Most of us develop an eye for what looks good and do not need to consciously attempt to follow the rules. I tend to bring them into conscious awareness when something isn't working in a piece. It gives me a starting point for how to fix it.
10 Years Ago
Rules are to help, not to hinder. I tend to be a radical on the subject of composition, particularly on the topic of panoramic photos:
If I see a beautiful scene, and decide to capture as much of the beauty as I can with a panoramic view, I maintain that the composition of the full panorama is a nice plus, but if it's beautiful, it doesn't have to follow rules.

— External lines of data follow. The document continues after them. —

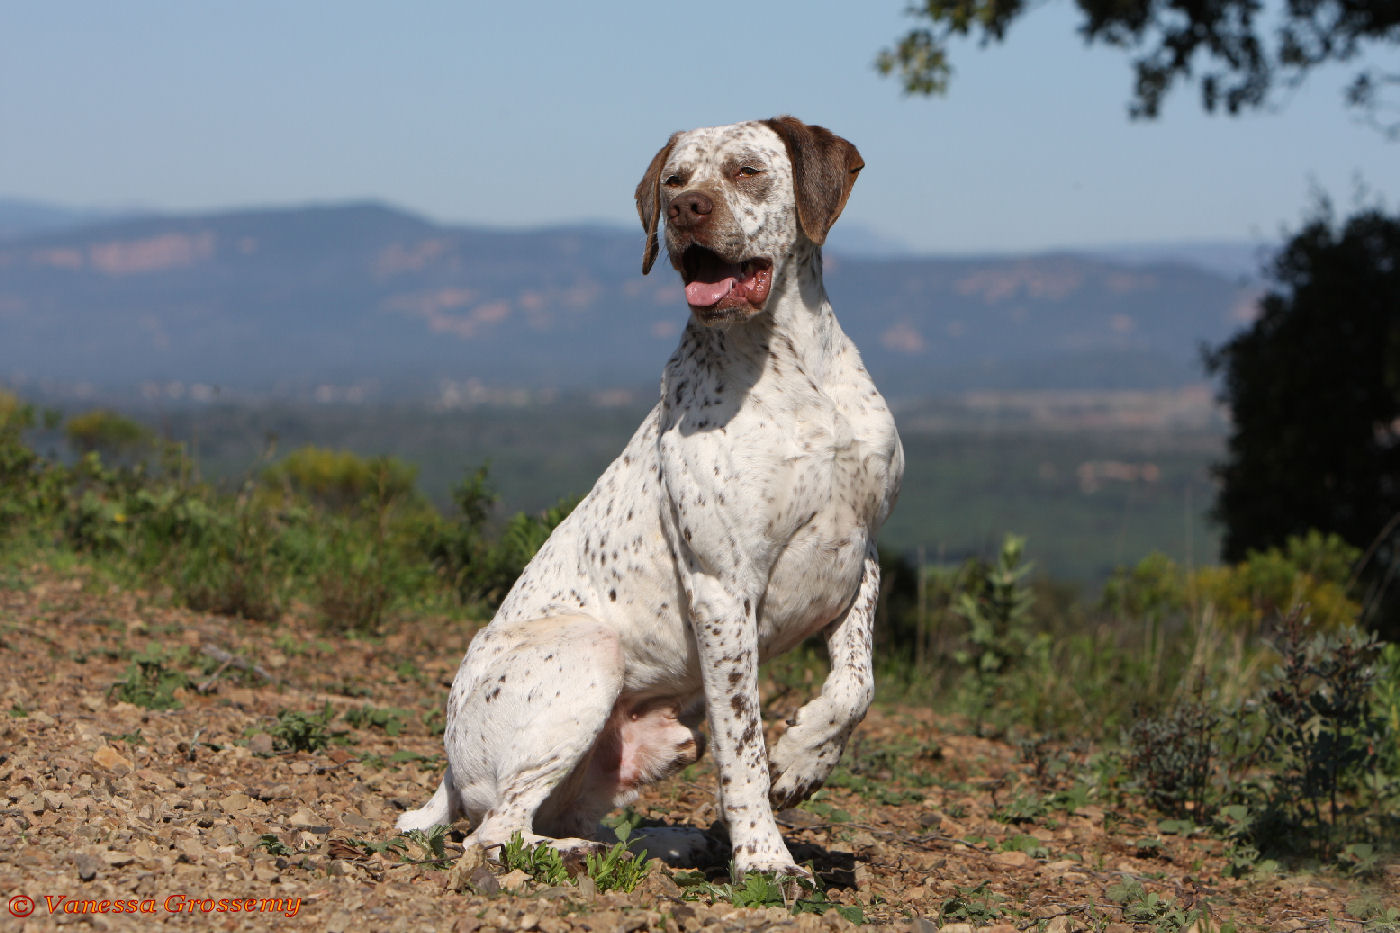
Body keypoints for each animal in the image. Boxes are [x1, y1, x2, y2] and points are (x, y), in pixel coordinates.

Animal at [403, 114, 907, 874]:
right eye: (674, 179)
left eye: (746, 170)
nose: (684, 210)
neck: (795, 374)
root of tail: (445, 771)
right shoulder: (724, 588)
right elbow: (744, 746)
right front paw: (765, 859)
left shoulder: (860, 556)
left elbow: (856, 685)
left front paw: (804, 759)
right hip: (590, 655)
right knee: (495, 833)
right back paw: (580, 854)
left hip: (656, 738)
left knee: (565, 814)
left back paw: (663, 841)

In particular, a beautiful panorama contains many mini-compositions, and part of the enjoyment is searching out those details in a larger overall images. An image does not have to be a "formal garden" of composition, that guides you through each element in an orderly way. My analogy would be that it can be a wilderness of detail to explore and appreciate, and the if, like Ragu, it's "in there" (to painfully mix metaphors) that's just fine! If I see beauty, and record it well, then the rules aren't absolutely necessary for it to have falue for myself or others.